Footnote 2:On July 22nd this court addressed the other matters raised by defendant in his omnibus motion. Specifically, defendant's motion to preclude statement and identification testimony was denied, the motion to dismiss pursuant to CPL § 30.30 was denied and a Huntley hearing was granted. The motion to dismiss on the grounds addressed in this decision was held in abeyance to ensure that notice was served on the offices of the New York State Attorney General and the New York City Corporation Counsel. The Attorney General's office chose not to take a position on the motion. The Office of Corporation Counsel filed their response on October 20, 2015.
Footnote 3:A person was guilty of this violation if he "loiter[ed] or remained in any transportation facility, or [was] found sleeping therein, and [was] unable to give a satisfactory explanation of his presence." Citing former Penal Law § 240.35(7).
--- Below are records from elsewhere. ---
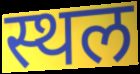
स्थल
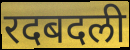
रदबदली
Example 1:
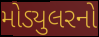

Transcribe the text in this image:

મોડ્યુલરનો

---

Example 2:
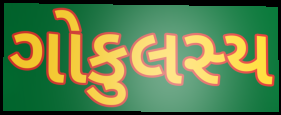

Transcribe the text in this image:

ગોકુલસ્ય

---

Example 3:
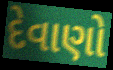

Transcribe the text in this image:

દેવાણો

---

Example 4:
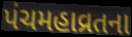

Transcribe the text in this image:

પંચમહાવ્રતના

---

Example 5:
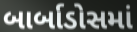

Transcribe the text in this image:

બાર્બાડોસમાં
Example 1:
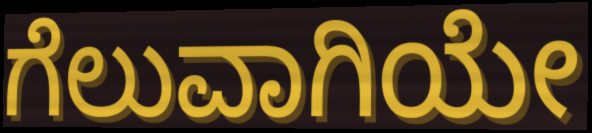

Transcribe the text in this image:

ಗೆಲುವಾಗಿಯೇ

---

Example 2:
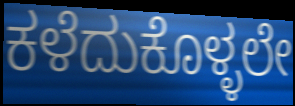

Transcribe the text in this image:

ಕಳೆದುಕೊಳ್ಳಲೇ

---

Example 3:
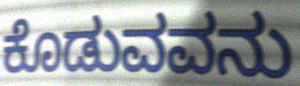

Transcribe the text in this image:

ಕೊಡುವವನು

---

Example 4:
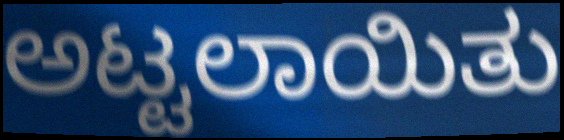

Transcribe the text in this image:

ಅಟ್ಟಲಾಯಿತು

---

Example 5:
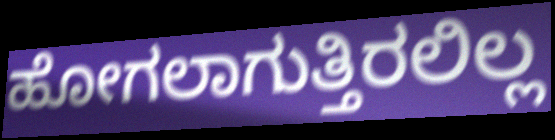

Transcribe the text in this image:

ಹೋಗಲಾಗುತ್ತಿರಲಿಲ್ಲ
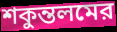
শকুন্তলমের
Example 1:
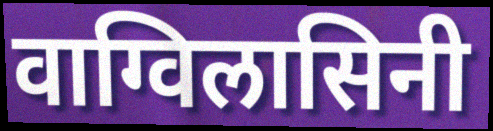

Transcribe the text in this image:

वाग्विलासिनी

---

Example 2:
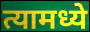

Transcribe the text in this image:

त्यामध्ये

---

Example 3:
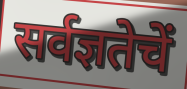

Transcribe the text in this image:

सर्वज्ञतेचें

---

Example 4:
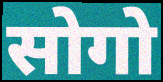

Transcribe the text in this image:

सोगो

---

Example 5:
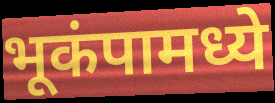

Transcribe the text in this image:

भूकंपामध्ये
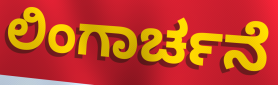
ಲಿಂಗಾರ್ಚನೆ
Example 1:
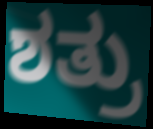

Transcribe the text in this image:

ಶತ್ರು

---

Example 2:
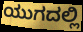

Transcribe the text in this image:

ಯುಗದಲ್ಲಿ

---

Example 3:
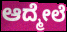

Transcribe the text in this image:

ಆದ್ಮೇಲೆ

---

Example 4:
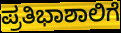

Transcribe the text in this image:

ಪ್ರತಿಭಾಶಾಲಿಗೆ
Footnote 4:A determination of who had the right of way would rely upon the regulations set down in VTL Article 27,
Footnote 5:A driver's duty to exercise due care is defined in VTL § 1146.
Footnote 6:The New York City Corporation Counsel's office interprets subsection c of the statute as an element of the crime. Since the immediate issue before this court is the constitutionality of the statute this decision does not provide a definitive answer on the exact elements of the crime. That issue is to be decided by the trial judge.